### Short exercise 1:
Revise the stretch of the abstract from "Human-Centric Computer Vision" through "for person re-identification.", putting "thesis" in place of "dissertation".

### Supplied text:
Human-Centric Computer Vision for the Artificial Intelligence of Things

Doctoral Candidate Name: 
Christopher Neff
Program: 
Electrical and Computer Engineering
Abstract: 

This dissertation presents a comprehensive exploration of innovative approaches and systems at the intersection of edge computing, deep learning, and real-time video analytics, with a focus on real-world computer vision for the Artificial Intelligence of Things (AIoT). The research comprises four distinct articles, each contributing to the advancement of AIoT systems, intelligent surveillance, lightweight human pose estimation, and real-world domain adaptation for person re-identification.

The first article, REVAMP2T: Real-time Edge Video Analytics for Multicamera Privacy-aware Pedestrian Tracking, introduces REVAMP2T, an integrated end-to-end IoT system for privacy-built-in decentralized situational awareness. REVAMP2T presents novel algorithmic and system constructs to push deep learning and video analytics next to IoT devices (i.e. video cameras). On the algorithm side, REVAMP2T proposes a unified integrated computer vision pipeline for detection, reidentification, and racking across multiple cameras without the need for storing the streaming data. At the same time, it avoids facial recognition, and tracks and reidentifies pedestrians based on their key features at runtime. On the IoT system side, REVAMP2T provides infrastructure to maximize hardware utilization on the edge, orchestrates global communications, and provides system-wide re-identification, without the use of personally identifiable information, for a distributed IoT network. For the results and evaluation, this article also proposes a new metric, Accuracy•Efficiency (Æ), for holistic evaluation of AIoT systems for real-time video analytics based on accuracy, performance, and power efficiency. REVAMP2T outperforms current state-of-the-art by as much as thirteen-fold Æ improvement.

### Exercise inputs:
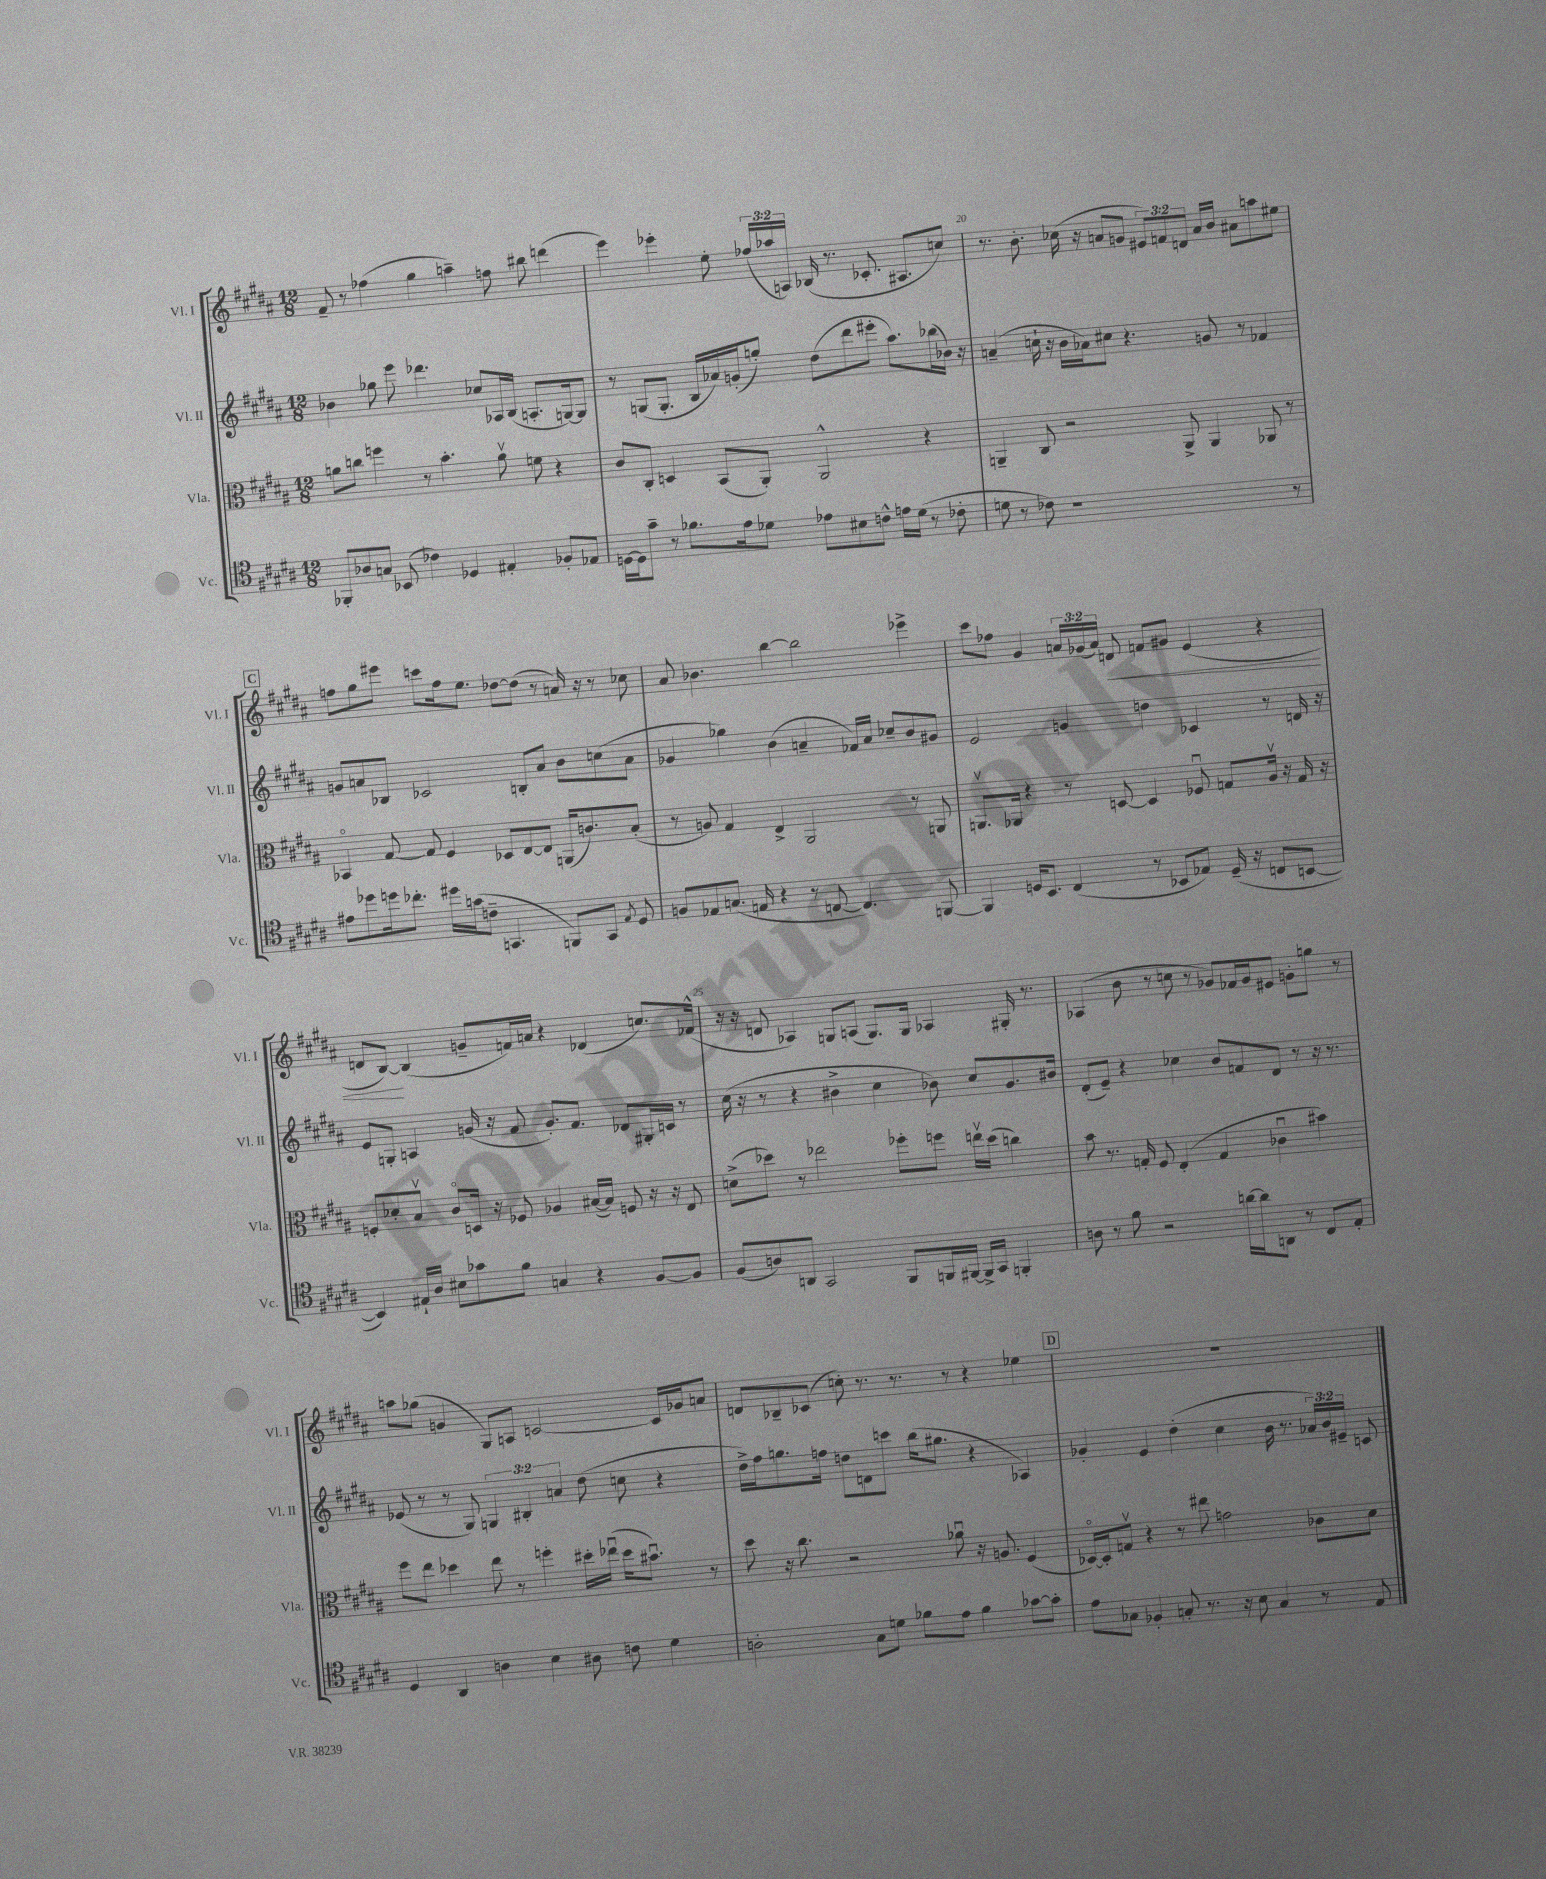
<<
\new StaffGroup <<
\new Staff = "s0" \with { instrumentName = "Vl. I" shortInstrumentName = "Vl. I" } {
    \clef treble \key b \major \numericTimeSignature \time 12/8 \override Staff.TupletNumber.text = #tuplet-number::calc-fraction-text
    \autoBeamOff fis'8-- r8 fes''4( gis''4 a''4--) f''8 bis''8 d'''4( |
    e'''4) ees'''4-. e''8-. \tuplet 3/2 { fes''16[( aes''16 a16]) } bes16( r8. ces'8.-. ais8.[ c''8]) |
    r8. b'8.-. ces''16( r16 a'8[ g'8] \tuplet 3/2 { eis'8[) f'8 d'8] } a'16[ b'16] ais'8[ a''8 eis''8] |
    \mark \markup { \box "C" } f''8[ gis''8 eis'''8] c'''8[ f''16 e''8.] des''8[~ des''8]( r8 a'16) r16 r8 ces''8 |
    ais'8 bes'4. b''4~ b''2 ees'''4-> |
    cis'''8[ fes''8] gis'4 \tuplet 3/2 { a'16[ ges'16( a'16]) } d'8\< f'8[ gis'8] e'4( r4 |
    d'8[ b8]~\!) b4( g'8[-- f'16) a'16] r4 des'4( c''8.[) fes'16]-^( |
    r16 r16 d'8 aes4) g8[ a8]( g8.[) g16] aes4 gis16-. r8. |
    aes4( b'8 r8 c''8 r8 ges'8[) fes'16 ges'16 eis'8] g'8[-. g''8] r8 |
    a''8[ ges''8]( g'4 gis8[) a8] c'2~ c'16[ ges'16 a'8] |
    d'8[ bes8-- ces'8]( c''8-.) r8. r8. r8 r4 ees''4 |
    \mark \markup { \box "D" } R1. \bar "|." |
}
\new Staff = "s1" \with { instrumentName = "Vl. II" shortInstrumentName = "Vl. II" } {
    \clef treble \key b \major \numericTimeSignature \time 12/8 \override Staff.TupletNumber.text = #tuplet-number::calc-fraction-text
    \autoBeamOff bes'4 ges''8 e'''8 des'''4. ces''8[ aes16 b16]( a8.[-. g16~) g8] |
    r8 g8[( g8.]-. b16[ aes'16) g'16-.( g''8]-.) dis''8[( dis'''8 eis'''8]-. ais''8.[) bes''16( bes'16]) r16 |
    a'4--( c''16-! r16 b'16[ aes'16) cis''8] r4. g'8 r8 fes'4 |
    \mark \markup { \box "C" } g'8[ a'8 bes8] ces'2 b8[-. a'8] b'8[ c''8( a'8] |
    ges'4 ges''4) b'4( a'4-- fes'16[) a'16] ces''8[-- b'8 gis'8] |
    e'2 g'4 d''4 ces'4 r8 d'16 r16 |
    e'8[ g8]-. a4 g'16( r16 fis'8 g'8.[-.) fis'8.] des'8[ gis16-. c'16] r8 |
    cis''16( r16 r8 r4 bis'4-> cis''4 bes'8) cis''8[ gis'8. bis'16] |
    dis'8[-.( e'8]--) r4 ces''4 b'8[ f'8 dis'8] r8 r16 r8. |
    ees'8( r8 r8 gis8) \tuplet 3/2 { g4 bis4-. a'4 } dis''8( c''8 r4 |
    dis''16[->) fis''16 g''8. f''16] d''8[ d'8 c'''8] b''16[( gis''8.] r4 aes4) |
    \mark \markup { \box "D" } ges'4-. e'4 dis''4-.( cis''4 b'16 r8. \tuplet 3/2 { aes'16[) b'16 eis'16]-- } c'8 \bar "|." |
}
\new Staff = "s2" \with { instrumentName = "Vla." shortInstrumentName = "Vla." } {
    \clef alto \key b \major \numericTimeSignature \time 12/8
    \autoBeamOff a'8[ c''8] f''4 r8 b'4.-. a'8\upbow f'8 r4 |
    cis'8[ cis8]-. d4 b,8[( ais,8]-.) ais,2-^ r4 |
    a,4-- cis8 r2 a,8-> a,4 aes,8 r8 |
    \mark \markup { \box "C" } bes,4\flageolet gis8~ gis8 fis4 des8[ e8~ e8] a,16[( c'8.) b8]-.( |
    r8 a8) gis4 e4-> ais,2 r8 a,8 |
    a,8.[\upbow aes,16] r4 r8 d8~ d4 fes8\downbow g8[ ais16]\upbow r16 g16 r16 |
    f8[-. des'8-. b8]\upbow cis'8[\flageolet d16] r16 fes8 aes4 bis16[~( bis16]) f8 r16 r16 e8 |
    d'8[->( des''8]) r8 ees''2 fes''8[-. f''8] e''16[\upbow des''16]( c''4) |
    b'8 r8. g16-. fis8 e4-.( g4 ces'4\downbow bis'4) |
    fis''8[ e''8] des''4 e''8 r8 f''4-. dis''16[-. ees''16]\downbow( dis''16[ bis'8.]\downbow) r8 |
    dis''8 r16 cis''8. r2 aes'8\downbow r16 a8. fis4( |
    \mark \markup { \box "D" } des16[~\flageolet) des16-. g8]\upbow r4 r8 eis''8 g'2 ces'8[ dis'8] \bar "|." |
}
\new Staff = "s3" \with { instrumentName = "Vc." shortInstrumentName = "Vc." } {
    \clef tenor \key b \major \numericTimeSignature \time 12/8
    \autoBeamOff fes,8[-. aes8 g8] bes,8( ces'4) des4 eis4-. fes8[-. ees8] |
    d16[~ d16 gis'8]-- r8 fes'8.[ e'16 des'8] ees'8[ bis8 c'8]-^ e'16[ des'16]( r8 ces'8-. |
    d'8 r8 ces'8) r1 r8 |
    \mark \markup { \box "C" } eis'8[ des''8 d''16 ces''8.]-. dis''16[ g'16( c'8]-- g,4. f,8[) g,8] \acciaccatura { e8 } dis8 |
    f8[ ees8 g8.]( e16 r4 r8 c8~ c4.) f,8~ |
    f,4 d16[ b,8.] cis4( r8 bes,8[ ees8]) d16--( r16 c8[ b,8]~ |
    b,4) eis16[-! ais16] bis8[ ges'8 fis'8] g4 r4 fis8[~ fis8] |
    fis8[( a8) a,8] gis,2 fis,8[ f,16 fis,16]~ fis,16[-> gis,16] f,4-. |
    a8 r8 fis'8 r2 a'16[~ a'16 a,8] r8 cis8[ e8]-. |
    dis4 ais,4 a4 b4 ais8 c'8 dis'4 |
    a2-. gis8[ d'8] fes'8[ e'8] fes'4 ges'8[~ ges'8]-. |
    \mark \markup { \box "D" } e'8[ ges8] fes4-. g8-. r8. r16 b8 g4 r8 e8 \bar "|." |
}
>>
>>
\layout { \context { \Score currentBarNumber = #18 \override BarNumber.break-visibility = ##(#f #t #t) barNumberVisibility = #(every-nth-bar-number-visible 5) } }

### Short exercise 2:
How many lines of the listing contain the string "downbow"? Reply with the number alone.

### Reply 1:
Human-Centric Computer Vision for the Artificial Intelligence of Things

Doctoral Candidate Name: 
Christopher Neff
Program: 
Electrical and Computer Engineering
Abstract: 

This thesis presents a comprehensive exploration of innovative approaches and systems at the intersection of edge computing, deep learning, and real-time video analytics, with a focus on real-world computer vision for the Artificial Intelligence of Things (AIoT). The research comprises four distinct articles, each contributing to the advancement of AIoT systems, intelligent surveillance, lightweight human pose estimation, and real-world domain adaptation for person re-identification.

### Reply 2:
4